The word “bank” makes many readers assume deposit accounts and branch lending. Investment banks can be part of a larger banking group, yet the investment-banking function is built around securities markets.
So a cleaner way to phrase it is:
- Commercial banking often intermediates through deposits and loans.
- Investment banking often intermediates through securities issuance, distribution, and trading.
Both move funds from suppliers to users. They just use different pipes.
Why The Intermediary Label Matters
This isn’t just wordplay. The label changes how people think about risk, regulation, and what can go wrong under stress.
It Changes The Risk Lens
If you treat investment banks as intermediaries, you pay attention to liquidity conditions, dealer balance sheets, collateral demands, and how fast shocks can spread through trading networks.
Research and policy work frequently tracks nonbank intermediaries and dealer channels because these paths can amplify moves in margins and funding costs. The BIS has detailed work on nonbank intermediaries and stability that highlights channels like liquidity demand and leverage dynamics in market-based intermediation (BIS Working Paper on nonbank intermediaries and stability).
It Explains Why Fees Exist
Intermediaries earn because they reduce friction. If issuers and investors could costlessly find each other, agree on terms instantly, and trade in perfect size with no settlement headaches, a lot of investment-banking revenue would shrink.

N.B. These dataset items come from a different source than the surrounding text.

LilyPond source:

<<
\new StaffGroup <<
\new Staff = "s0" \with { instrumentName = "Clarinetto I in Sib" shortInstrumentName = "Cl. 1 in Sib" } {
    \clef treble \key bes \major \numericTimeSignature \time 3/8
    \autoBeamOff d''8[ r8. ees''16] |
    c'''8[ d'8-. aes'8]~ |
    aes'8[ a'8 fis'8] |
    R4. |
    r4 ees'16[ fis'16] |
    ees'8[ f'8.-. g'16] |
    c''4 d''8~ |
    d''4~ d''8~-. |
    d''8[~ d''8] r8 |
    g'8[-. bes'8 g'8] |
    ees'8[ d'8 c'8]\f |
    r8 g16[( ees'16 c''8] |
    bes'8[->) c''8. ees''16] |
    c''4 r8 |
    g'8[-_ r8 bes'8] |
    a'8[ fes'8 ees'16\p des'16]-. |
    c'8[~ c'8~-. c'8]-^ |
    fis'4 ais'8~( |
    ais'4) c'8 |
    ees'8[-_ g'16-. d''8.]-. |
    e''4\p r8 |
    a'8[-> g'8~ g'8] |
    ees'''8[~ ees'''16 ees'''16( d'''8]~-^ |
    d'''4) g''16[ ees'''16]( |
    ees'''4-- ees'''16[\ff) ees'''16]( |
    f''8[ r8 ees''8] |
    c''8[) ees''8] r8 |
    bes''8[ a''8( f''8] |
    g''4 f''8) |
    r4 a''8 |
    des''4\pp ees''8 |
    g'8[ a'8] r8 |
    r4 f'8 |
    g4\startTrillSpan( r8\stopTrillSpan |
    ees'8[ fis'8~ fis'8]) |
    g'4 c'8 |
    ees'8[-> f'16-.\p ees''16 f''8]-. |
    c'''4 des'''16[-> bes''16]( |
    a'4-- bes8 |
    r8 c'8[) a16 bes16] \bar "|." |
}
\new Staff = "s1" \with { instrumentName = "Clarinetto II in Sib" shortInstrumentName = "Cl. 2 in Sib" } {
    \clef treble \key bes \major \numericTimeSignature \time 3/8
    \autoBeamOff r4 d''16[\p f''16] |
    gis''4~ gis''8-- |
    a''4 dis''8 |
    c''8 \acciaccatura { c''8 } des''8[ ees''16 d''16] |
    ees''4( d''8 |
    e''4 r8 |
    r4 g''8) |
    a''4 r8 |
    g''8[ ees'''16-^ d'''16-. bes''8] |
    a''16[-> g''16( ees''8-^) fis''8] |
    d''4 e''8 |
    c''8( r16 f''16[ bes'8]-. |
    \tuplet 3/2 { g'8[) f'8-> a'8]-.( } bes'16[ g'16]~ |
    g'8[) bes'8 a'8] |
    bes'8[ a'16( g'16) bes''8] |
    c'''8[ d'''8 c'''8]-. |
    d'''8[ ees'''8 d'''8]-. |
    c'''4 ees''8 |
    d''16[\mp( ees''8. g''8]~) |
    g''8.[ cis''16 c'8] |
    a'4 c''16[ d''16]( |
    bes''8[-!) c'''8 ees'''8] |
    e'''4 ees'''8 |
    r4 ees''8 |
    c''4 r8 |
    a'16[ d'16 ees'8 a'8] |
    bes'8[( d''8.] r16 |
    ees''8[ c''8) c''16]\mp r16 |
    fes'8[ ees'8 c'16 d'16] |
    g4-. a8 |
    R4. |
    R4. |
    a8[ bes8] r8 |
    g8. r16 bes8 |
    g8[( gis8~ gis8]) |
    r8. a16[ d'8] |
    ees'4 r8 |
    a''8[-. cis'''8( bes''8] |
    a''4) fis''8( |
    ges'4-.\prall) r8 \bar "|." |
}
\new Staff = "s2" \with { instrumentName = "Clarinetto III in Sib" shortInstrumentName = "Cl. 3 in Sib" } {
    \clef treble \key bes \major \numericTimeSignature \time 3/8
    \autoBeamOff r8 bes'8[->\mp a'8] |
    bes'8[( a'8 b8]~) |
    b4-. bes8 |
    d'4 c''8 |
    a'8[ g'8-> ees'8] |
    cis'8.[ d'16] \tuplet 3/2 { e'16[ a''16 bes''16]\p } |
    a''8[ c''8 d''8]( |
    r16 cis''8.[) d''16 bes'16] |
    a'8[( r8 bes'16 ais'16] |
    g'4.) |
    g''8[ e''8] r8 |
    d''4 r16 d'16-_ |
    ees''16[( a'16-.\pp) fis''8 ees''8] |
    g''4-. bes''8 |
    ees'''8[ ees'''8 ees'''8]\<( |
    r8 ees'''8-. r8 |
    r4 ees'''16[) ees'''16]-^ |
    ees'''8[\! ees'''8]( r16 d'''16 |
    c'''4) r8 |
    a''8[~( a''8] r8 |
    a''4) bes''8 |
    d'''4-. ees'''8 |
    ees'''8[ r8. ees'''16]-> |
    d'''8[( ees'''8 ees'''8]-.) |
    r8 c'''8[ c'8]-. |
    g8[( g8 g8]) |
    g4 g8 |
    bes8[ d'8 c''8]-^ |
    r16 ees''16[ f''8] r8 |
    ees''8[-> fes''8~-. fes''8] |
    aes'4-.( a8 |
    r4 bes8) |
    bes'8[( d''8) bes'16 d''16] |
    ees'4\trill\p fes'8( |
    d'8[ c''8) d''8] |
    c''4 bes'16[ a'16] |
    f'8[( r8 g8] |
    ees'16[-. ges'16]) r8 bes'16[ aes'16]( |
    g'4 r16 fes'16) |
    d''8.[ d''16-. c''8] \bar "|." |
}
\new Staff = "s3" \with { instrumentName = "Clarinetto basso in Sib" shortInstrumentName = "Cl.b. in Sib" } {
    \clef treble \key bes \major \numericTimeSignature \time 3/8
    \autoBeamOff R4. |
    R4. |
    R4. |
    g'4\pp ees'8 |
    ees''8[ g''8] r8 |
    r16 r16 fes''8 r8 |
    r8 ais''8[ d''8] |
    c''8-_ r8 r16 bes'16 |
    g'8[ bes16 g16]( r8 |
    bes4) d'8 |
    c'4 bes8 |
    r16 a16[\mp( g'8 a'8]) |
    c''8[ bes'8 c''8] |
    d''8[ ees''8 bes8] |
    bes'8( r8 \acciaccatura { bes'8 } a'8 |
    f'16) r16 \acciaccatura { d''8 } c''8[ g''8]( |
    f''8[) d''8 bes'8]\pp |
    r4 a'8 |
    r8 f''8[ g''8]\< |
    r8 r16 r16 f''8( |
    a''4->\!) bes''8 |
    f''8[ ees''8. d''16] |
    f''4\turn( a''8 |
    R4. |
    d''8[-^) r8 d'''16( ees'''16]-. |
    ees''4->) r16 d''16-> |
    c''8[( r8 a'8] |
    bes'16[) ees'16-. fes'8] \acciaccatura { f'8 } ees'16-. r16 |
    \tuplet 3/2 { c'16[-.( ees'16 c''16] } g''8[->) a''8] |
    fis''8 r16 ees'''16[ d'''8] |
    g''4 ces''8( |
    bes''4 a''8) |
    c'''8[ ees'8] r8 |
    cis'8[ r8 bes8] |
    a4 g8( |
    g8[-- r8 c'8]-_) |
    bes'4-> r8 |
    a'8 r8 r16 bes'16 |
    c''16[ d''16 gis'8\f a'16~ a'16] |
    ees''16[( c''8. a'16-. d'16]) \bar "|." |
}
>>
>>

It Helps You Read Headlines
When you see news about dealer capacity, underwriting pipelines, IPO windows reopening, or liquidity thinning, you can translate it: that’s the intermediary channel getting looser or tighter.
Table 2: Quick Checks To Decide If A Desk Is Intermediating
Use these checks when you’re unsure whether an activity is “true intermediation” or something adjacent.
| Check | What “Yes” Looks Like | What It Suggests |
|---|---|---|
| Stands between two sides | Issuer–investor, buyer–seller, cash lender–cash borrower | Core intermediary role |
| Earns fees or spreads for placement or trading | Underwriting fees, bid–ask spreads, execution fees | Paid for connection and pricing |
| Touches distribution or market access | Bookbuilding, allocation, exchange access, clearing route | Access intermediary |
| Holds short-term risk | Warehouses inventory, bridges financing, guarantees placement | Risk-transfer intermediary |
| Reduces information gaps | Diligence, disclosure shaping, investor targeting | Information intermediary |
| Runs on balance sheet capacity | Funding, collateral, capital usage tied to activity | Dealer-style intermediation |
So, Are They Intermediaries Or Not?
If you define “intermediary” only as “takes deposits and makes loans,” then many investment banks won’t fit. That definition is narrow and misses how capital markets move funds.
If you define “intermediary” as “sits between parties to move capital, price risk, and enable trading,” investment banks fit cleanly. Underwriting is intermediation. Market making is intermediation. Distribution is intermediation. Prime brokerage links can be intermediation too, since they connect trading clients to funding and settlement channels that make activity possible.
That’s why policy sources spend time on market-based intermediation and nonbank channels. The funding system is bigger than deposits, and investment banks sit in the middle of a large share of it.
References & Sources
- U.S. Securities and Exchange Commission (SEC).“Investor Bulletin: Investing in an IPO (PDF).”Explains how IPO underwriters (investment banks) market, price, and distribute new shares.
- Federal Reserve Board.“Financial Intermediaries Analysis.”Describes research focus on evolving intermediation, including dealer-intermediated markets and interactions with nonbanks.
- Bank for International Settlements (BIS).“Non-bank financial intermediaries and financial stability (Working Paper 972, PDF).”Reviews market-based intermediation and channels that link intermediaries, liquidity demand, and leverage dynamics.
- Congressional Research Service (CRS).“Nonbank Financial Intermediation (NBFI or ‘Shadow Banking’) and Capital Markets Policy (PDF).”Defines nonbank intermediation as funding outside the banking system and summarizes policy concerns tied to scale and complexity.